Data entries
################

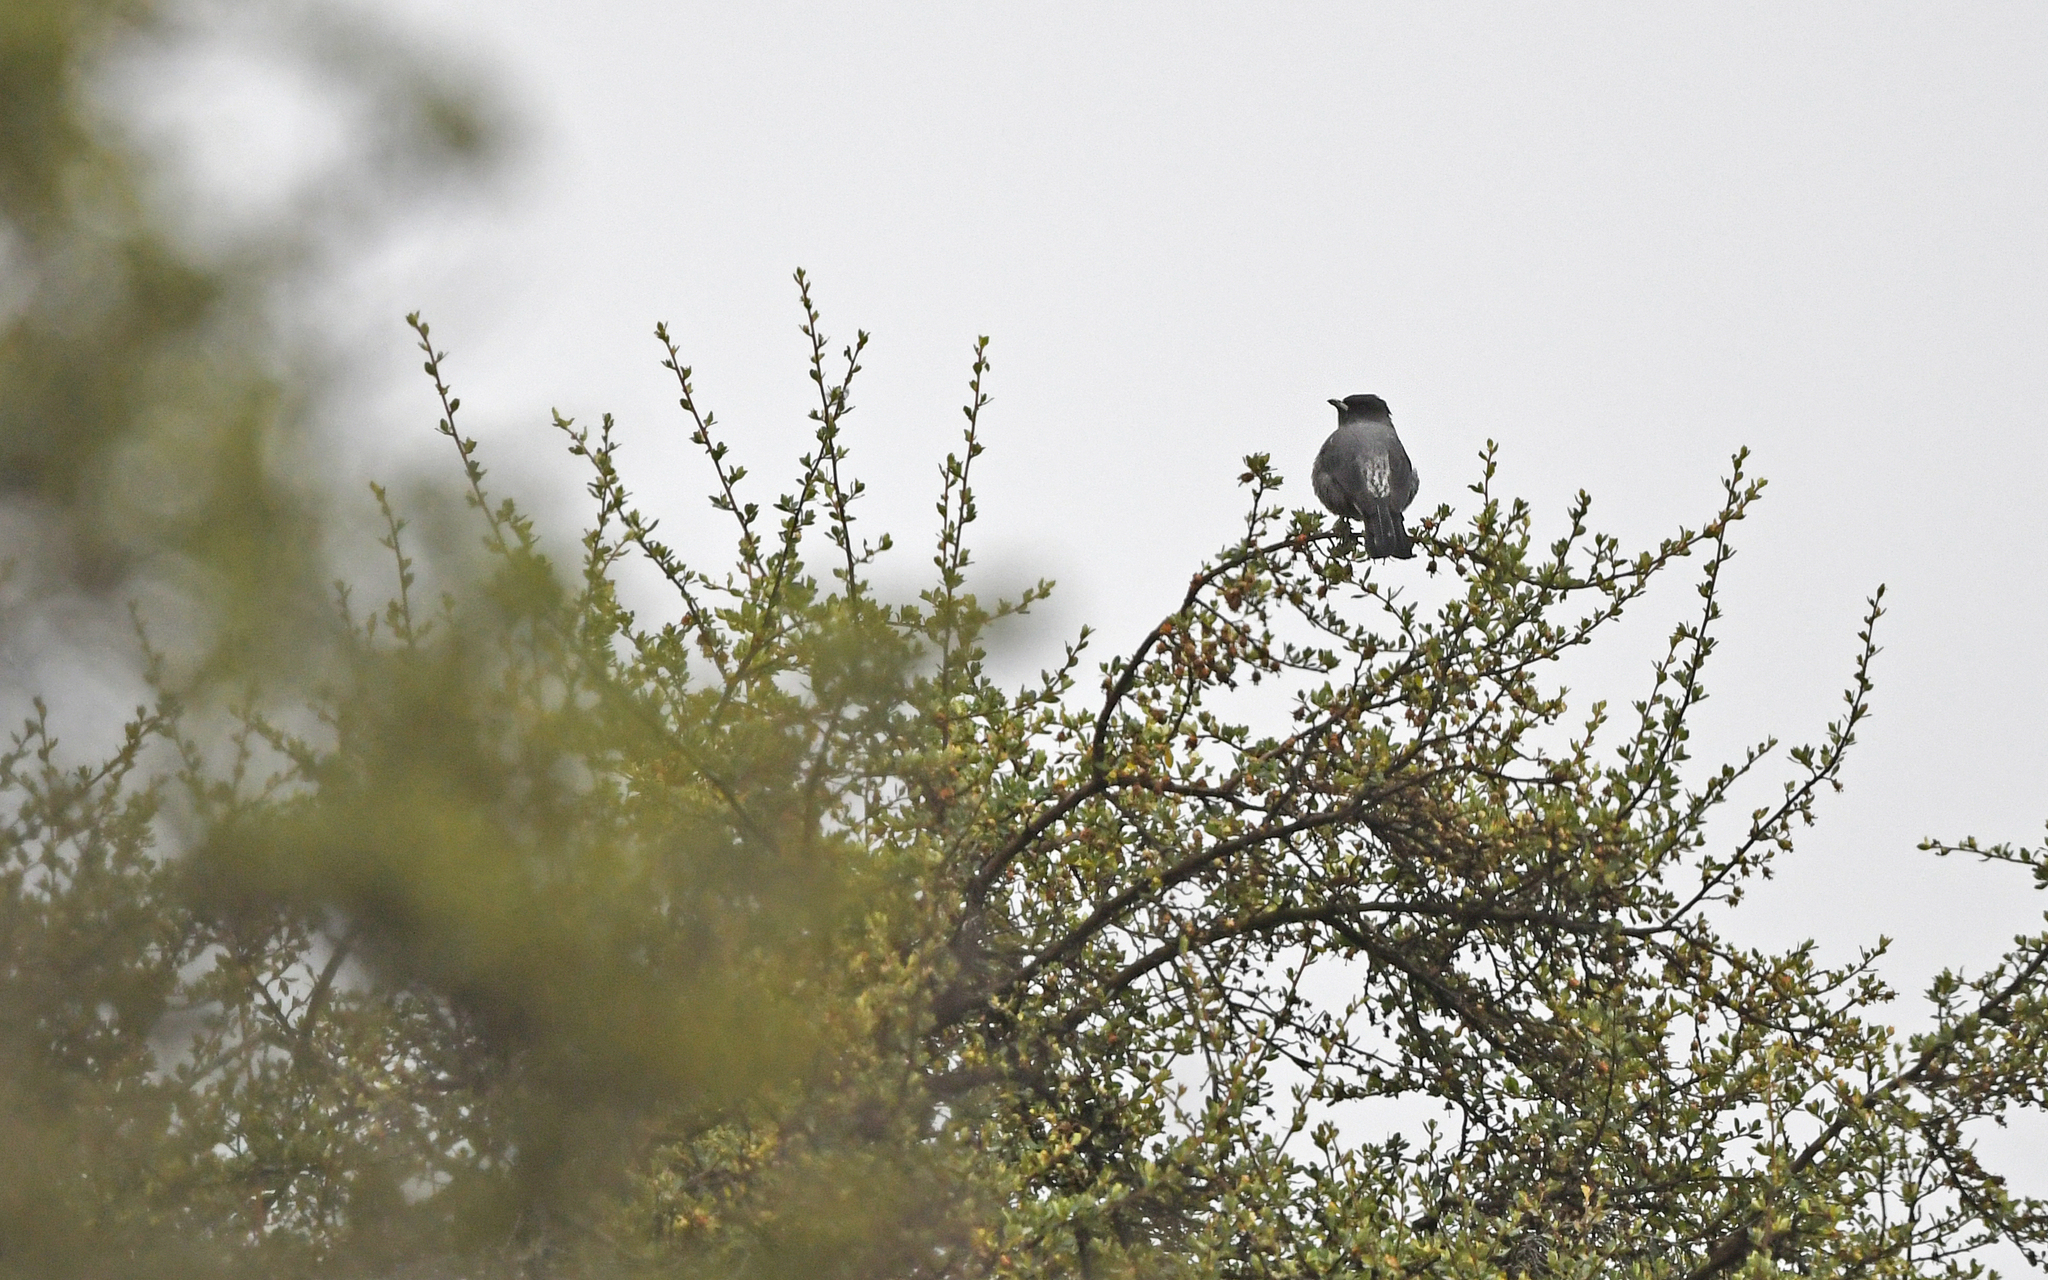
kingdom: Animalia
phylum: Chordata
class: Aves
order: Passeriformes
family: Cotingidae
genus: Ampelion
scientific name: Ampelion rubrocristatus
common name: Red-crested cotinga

################

> _What to do_
Copy every line of the data above word for word, from kingdom through common name, and leave out the pictures.

> _Answer to this problem_
kingdom: Animalia
phylum: Chordata
class: Aves
order: Passeriformes
family: Cotingidae
genus: Ampelion
scientific name: Ampelion rubrocristatus
common name: Red-crested cotinga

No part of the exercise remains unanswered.